Le chancelier allemand Friedrich Merz a déclaré vendredi que l’Allemagne participerait à un exercice nucléaire français plus tard cette année, à la suite d’une réunion conjointe des gouvernements français et allemand près de Cologne.

 » Parallèlement à ce travail sur une doctrine commune, les forces conventionnelles allemandes participeront cette année à un exercice nucléaire de l’armée française « , a indiqué Merz.

S’exprimant lors d’une conférence de presse aux côtés du président français Emmanuel Macron, la chancelière a déclaré qu’un « groupe de pilotage stratégique » créé par les deux pays examinerait les moyens de renforcer la dissuasion à l’avenir.

« Cela complète notre participation nucléaire et notre dissuasion au sein de l’OTAN, auxquelles nous tenons toujours », a-t-il ajouté.

L’Allemagne se joindra à la manœuvre militaire menée par la France en Ukraine

Concernant l’Ukraine, Merz a déclaré que l’Allemagne participerait également à « une manœuvre organisée à l’automne à l’initiative de la France ».

« Nous clarifierons ensemble la forme exacte que prendra cette participation », a-t-il déclaré.

La manœuvre aura lieu dans le cadre de la Coalition des volontaires, un groupe d’alliés de l’Ukraine qui a tenu sa dernière réunion à Paris en début de semaine, en présence de Merz et du président français Emmanuel Macron.
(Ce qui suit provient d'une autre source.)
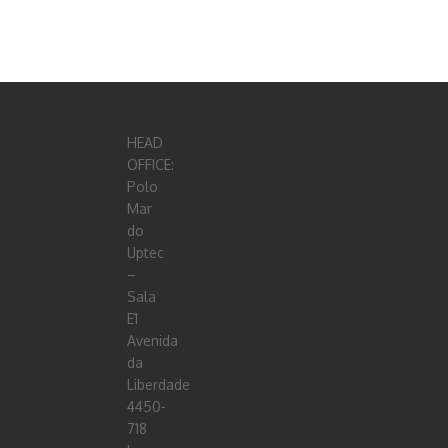
HEAD
OFFICE:
Polo
Mar
do
Uptec
–
Sala
E1
Avenida
da
Liberdade
4450-
718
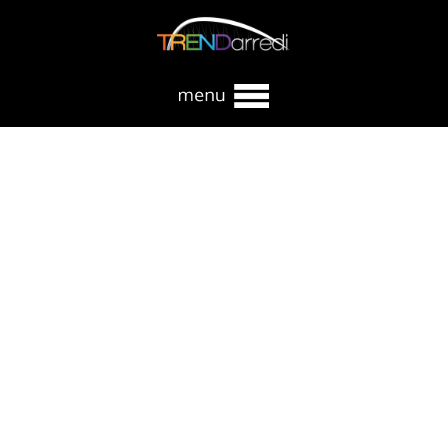
Questo sito utilizza cookie, anche di terze parti. Continuando la
navigazione acconsenti all’ utilizzo degli stessi. Per saperne di
più visualizza
La politica della Privacy
Chiudi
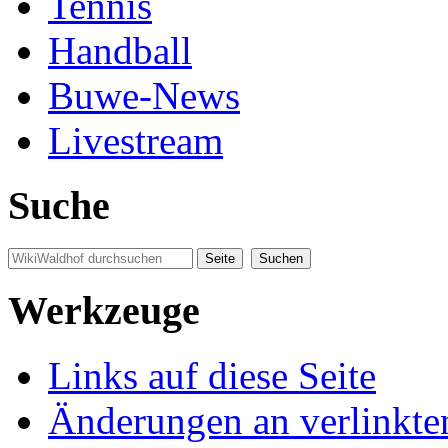
Tennis
Handball
Buwe-News
Livestream
Suche
Werkzeuge
Links auf diese Seite
Änderungen an verlinkte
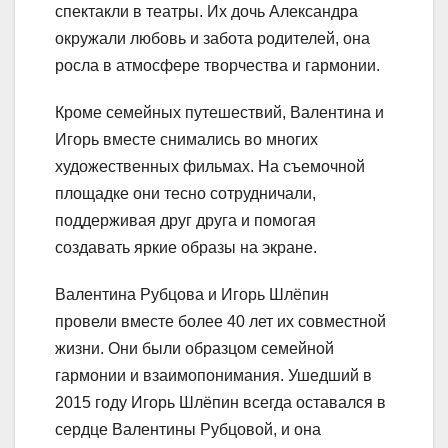
спектакли в театры. Их дочь Александра
окружали любовь и забота родителей, она
росла в атмосфере творчества и гармонии.
Кроме семейных путешествий, Валентина и
Игорь вместе снимались во многих
художественных фильмах. На съемочной
площадке они тесно сотрудничали,
поддерживая друг друга и помогая
создавать яркие образы на экране.
Валентина Рубцова и Игорь Шлёпин
провели вместе более 40 лет их совместной
жизни. Они были образцом семейной
гармонии и взаимопонимания. Ушедший в
2015 году Игорь Шлёпин всегда оставался в
сердце Валентины Рубцовой, и она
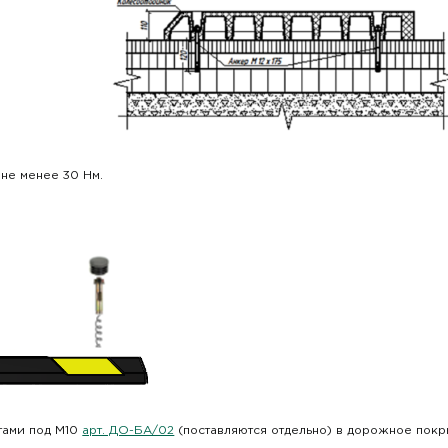
не менее 30 Нм.
тами под М10
арт. ДО-БА/02
(поставляются отдельно) в дорожное покр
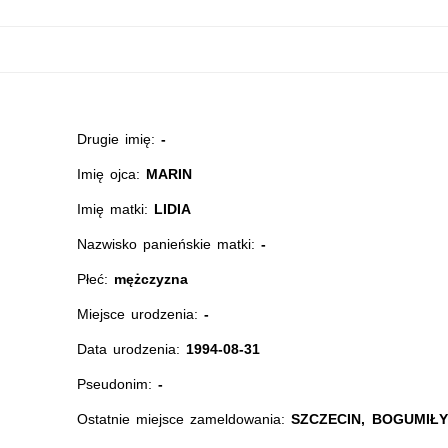
Drugie imię:
-
Imię ojca:
MARIN
Imię matki:
LIDIA
Nazwisko panieńskie matki:
-
Płeć:
mężczyzna
Miejsce urodzenia:
-
Data urodzenia:
1994-08-31
Pseudonim:
-
Ostatnie miejsce zameldowania:
SZCZECIN, BOGUMIŁY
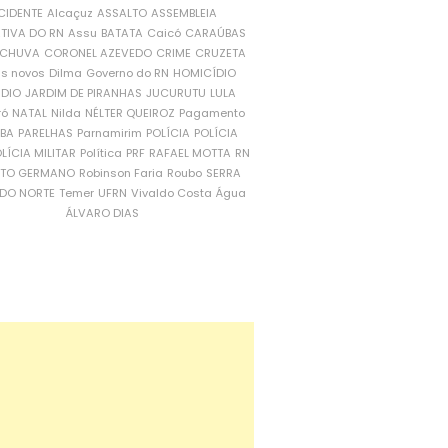
CIDENTE
Alcaçuz
ASSALTO
ASSEMBLEIA
ATIVA DO RN
Assu
BATATA
Caicó
CARAÚBAS
CHUVA
CORONEL AZEVEDO
CRIME
CRUZETA
is novos
Dilma
Governo do RN
HOMICÍDIO
NDIO
JARDIM DE PIRANHAS
JUCURUTU
LULA
ró
NATAL
Nilda
NÉLTER QUEIROZ
Pagamento
ÍBA
PARELHAS
Parnamirim
POLÍCIA
POLÍCIA
LÍCIA MILITAR
Política
PRF
RAFAEL MOTTA
RN
RTO GERMANO
Robinson Faria
Roubo
SERRA
DO NORTE
Temer
UFRN
Vivaldo Costa
Água
ÁLVARO DIAS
Lors de la réunion, Macron a déclaré qu’une Force multinationale pour l’Ukraine, qui serait déployée une fois les combats terminés, organiserait des exercices dans les mois à venir dans les pays voisins de l’Ukraine « pour valider nos plans de déploiement et démontrer que nous sommes prêts ».

La « feuille de route » commerciale de la Chine

Les deux pays ont pour objectif d’élaborer une « feuille de route » commune d’ici septembre pour lutter contre les pratiques commerciales déloyales de la Chine, a déclaré Macron, ajoutant qu’« en ce moment, nous sommes ébranlés » par les politiques commerciales de Pékin.

Paris et Berlin souhaitent « avoir une feuille de route franco-allemande sur cette question d’ici septembre », a-t-il déclaré, leurs ministres de l’économie, des finances et des affaires étrangères étant chargés de formuler ce plan.

« Nous allons insister encore une fois très fort pour renforcer le mandat donné à la Commission européenne afin d’avancer beaucoup plus rapidement sur les enquêtes de marché et sur ces instruments destinés à protéger nos industries », a ajouté Macron.

« Nous voulons protéger nos entreprises et nos industries. Nous l’avons vu dans la chimie, dans les machines-outils, dans le secteur automobile et dans bien d’autres. »

Merz a également noté que le déficit commercial de l’UE avec la Chine avait fortement augmenté ces dernières années.

« Je pense qu’il va sans dire que nous devons remédier à ce déséquilibre, car cela se fait au détriment de notre industrie. »

L’Union européenne se demande comment gérer le flot croissant d’exportations chinoises, qui, selon les critiques, sont soutenues par de généreuses subventions publiques, ainsi que par une monnaie prétendument sous-évaluée qui rend ses produits moins chers.

Le bloc a du mal à adopter une position claire, la France poussant depuis longtemps à une approche plus dure tandis que l’Allemagne – dont les entreprises sont plus fortement investies en Chine – a traditionnellement adopté une position plus prudente.